■ **What this task involves**
Leaving out every picture, copy the lines of the material below exactly, from the line containing "холодоагентів." through the line containing "ر یک از پخش".

■ **Records for the exercise**
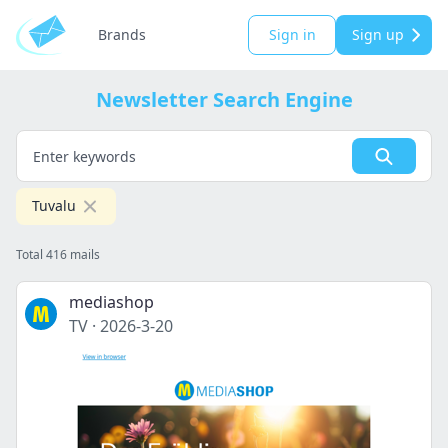
Brands
Sign in
Sign up
Newsletter Search Engine
Tuvalu
Total 416 mails
mediashop
TV
·
2026-3-20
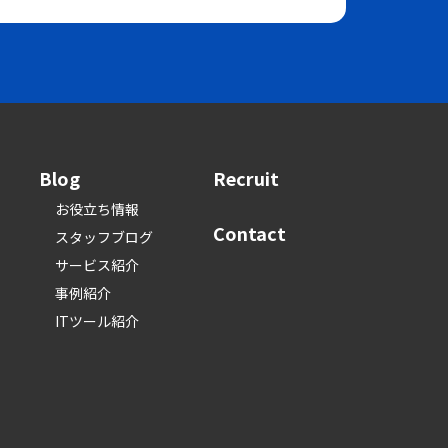
Blog
Recruit
お役立ち情報
Contact
スタッフブログ
サービス紹介
事例紹介
ITツール紹介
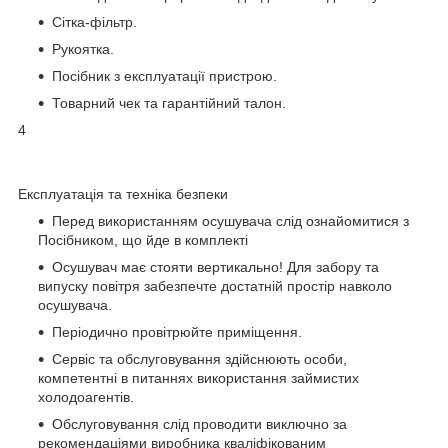
Сітка-фільтр.
Рукоятка.
Посібник з експлуатації пристрою.
Товарний чек та гарантійний талон.
4
Експлуатація та техніка безпеки
Перед використанням осушувача слід ознайомитися з
Посібником, що йде в комплекті
Осушувач має стояти вертикально! Для забору та
випуску повітря забезпечте достатній простір навколо
осушувача.
Періодично провітрюйте приміщення.
Сервіс та обслуговування здійснюють особи,
компетентні в питаннях використання займистих
холодоагентів.
Обслуговування слід проводити виключно за
рекомендаціями виробника кваліфікованим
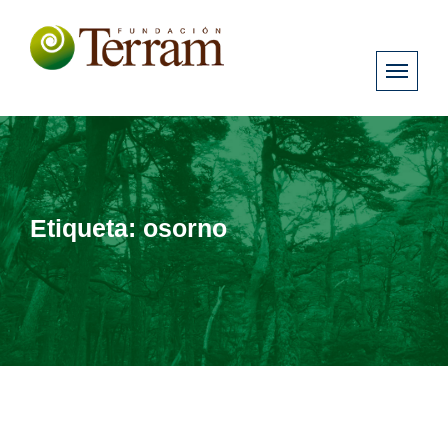
Etiqueta:
osorno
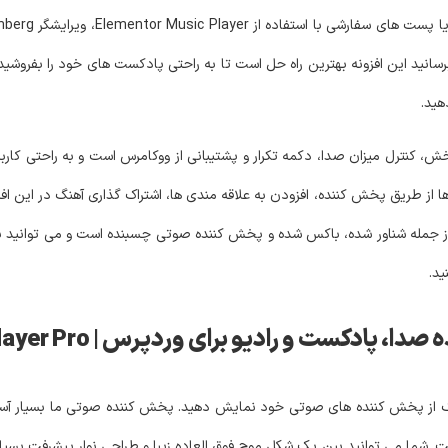
رسانید این افزونه بهترین راه حل است تا به راحتی پادکست های خود را بفروشید
هید.
کنترل میزان صدا، دکمه تکرار و پشتیبانی از ووکامرس است و به راحتی کاربرا
از طریق پخش کننده، افزودن به علاقه مندی ها، اشتراک گذاری آهنگ در این افزو
ز جمله شناور شده، باکس شده و پخش کننده صوتی چسبنده است و می توانید برا
ید.
ت و رادیو برای وردپرس | MP3 Audio Player Pro
ر یک از پخش کننده های صوتی خود نمایش دهید. پخش کننده صوتی ما بسیار آس
 دارای طراحی و UX بسیار حرفه ای است. شما می توانید بین یک شکل موج فوق العاده زیبا و طراحی نوار پ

■ **Your response**
холодоагентів.
Обслуговування слід проводити виключно за
рекомендаціями виробника кваліфікованим
Etiqueta:
osorno
رسانید این افزونه بهترین راه حل است تا به راحتی پادکست های خود را بفروشید
هید.
کنترل میزان صدا، دکمه تکرار و پشتیبانی از ووکامرس است و به راحتی کاربرا
از طریق پخش کننده، افزودن به علاقه مندی ها، اشتراک گذاری آهنگ در این افزو
ز جمله شناور شده، باکس شده و پخش کننده صوتی چسبنده است و می توانید برا
ید.
ت و رادیو برای وردپرس | MP3 Audio Player Pro
ر یک از پخش کننده های صوتی خود نمایش دهید. پخش کننده صوتی ما بسیار آس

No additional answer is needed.